STEP 2: Tree Objects
Imagine Git only had blobs, then it would something like this
Blob_123: “function hello() {“
Blob_456: ” return ‘world’;”
Blob_789: “}”
But you’d have NO WAY to know:
Which files these belong to, how they’re organized in directories and what the project structure looks like
Trees solve this by creating a “map” of your project. Trees are why Git can track your entire project structure, not just the file.
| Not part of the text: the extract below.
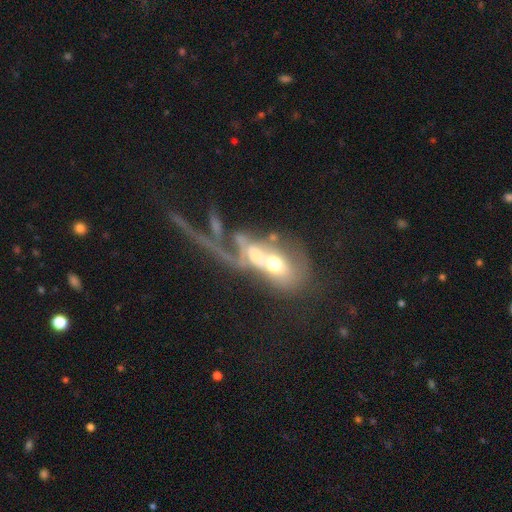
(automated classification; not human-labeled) featured or disk 49%, smooth 38%, star or artifact 13%. Down the decision tree: merging — merger (61%).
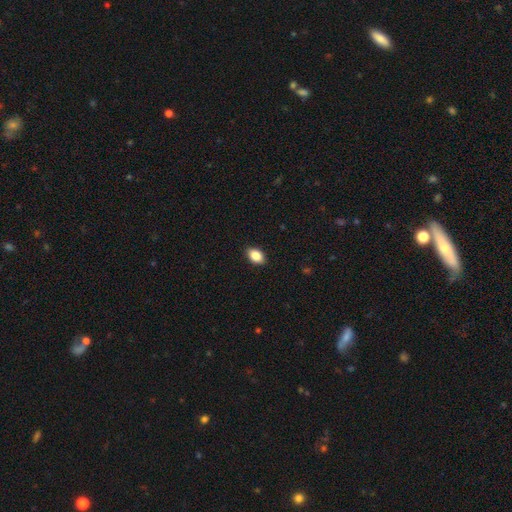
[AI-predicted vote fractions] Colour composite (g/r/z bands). It shows a smooth galaxy with no disk features (87%) that is in between round and cigar-shaped (87%). Merging: none (90%).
Without trees: “I have file content X, Y, Z”
With trees: “At 3:15 PM, my project looked exactly like THIS”
Think of a tree object like a folder contents listing or a table of contents:
NEW: blob for main.js (new content)
NEW: tree for src/ (points to new main.py blob, same utils.py blob)
REUSE: tree for docs/ (unchanged)
REUSE: blob for server.js (unchanged)
REUSE: blob for README.md (unchanged)
REUSE: blob for config.json (unchanged)
NEW: root tree (points to new src/ tree, same docs/ tree)
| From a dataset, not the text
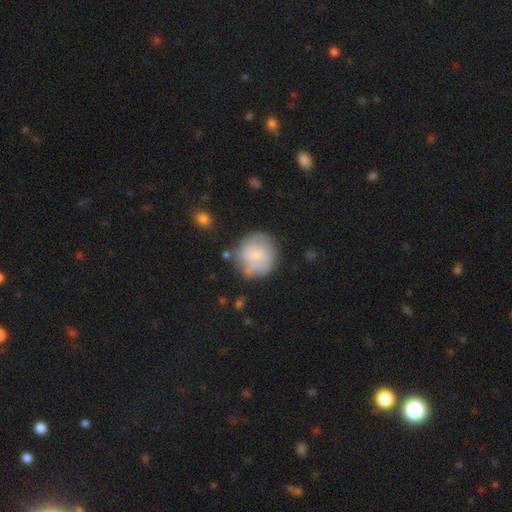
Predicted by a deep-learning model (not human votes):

Trees helps to compare faster. Only changed objects are created! Unchanged parts are reused which is known for it’s snapshot based storage. A tree object contains a list of entries, each with:
Trees reveal how Git thinks about your project as a hierarchical structure of content, not just collection of files!
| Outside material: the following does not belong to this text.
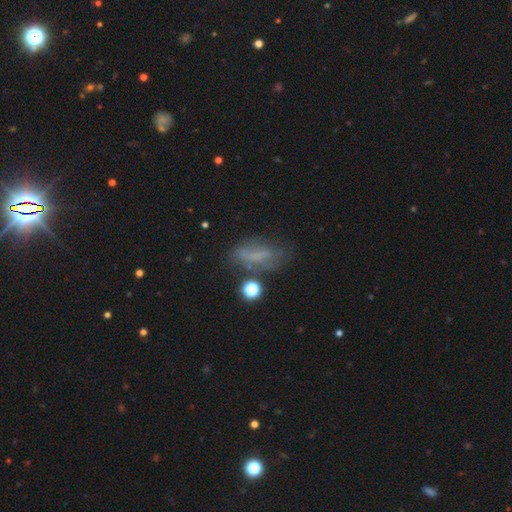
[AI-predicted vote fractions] Morphology: type=smooth (48%); merging=none (50%).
This is why Linus designed Git this way: it’s fundamentally a filesystem that takes complete snapshots, not a version control system that tracks changes. The tree object is what makes this snapshot approach possible and efficient.
Step 3: Creating the Commit Object
What is Commit?
Commit is nothing but taking a picture of your content, which is also called as snapshot
This is where Git creates the actual commit that will become part of your project’s history. Let me break down exactly what happens:
What Gets Stored in the Commit Object
The commit object is a plain text file that contains:
tree 8f4a8b8e7d8e8f8a8b8e7d8e8f8a8b8e7d8e8f8a
parent a1b2c3d4e5f6a1b2c3d4e5f6a1b2c3d4e5f6a1b2
author Arma Sahar 1698765432 +0000
committer Arma Sahar 1698765432 +0000
The commit object is the crucial piece that ties your snapshot to the project’s history and provides all the metadata needed to understand who did what and when.
Now that we have all the details ready, Git needs to know where to attach the new commit in your project’s history. That’s when it needs to update Head
Step 4: Update HEAD
But what is Head?
HEAD is Git’s way of answering the question: “Where am I right now in my project’s history?”
What does Head contains?
This means I am currently I am on my main branch, it contains the location I am at.
Git uses the HEAD to determine where to record the new commit. If HEAD points to a branch, then that branch is updated to point to the new commit. If HEAD is detached, then HEAD itself is updated to the new commit.
STEP 5: Update branch reference
In Git, a branch is essentially a pointer to a commit. The branch reference is stored in the .git/refs/heads/
directory as a file named after the branch.
What “Update Branch Reference” Means
When we “update the branch reference,” we’re simply changing the content of that text file to point to a new commit.
If Git created the commit but didn’t update the branch reference:
The commit would exist in the database -> But no branch would point to it -> It would be “lost” (hard to find) in the object database -> git log wouldn’t show it -> It could be garbage collected eventually.
At last Index is updated and it reset its area for the next commits. This is why after a commit, your staging area is clean and ready for the next set of changes you want to prepare for committing!
Git succeeded not because it was designed as version control, but precisely because it wasn’t.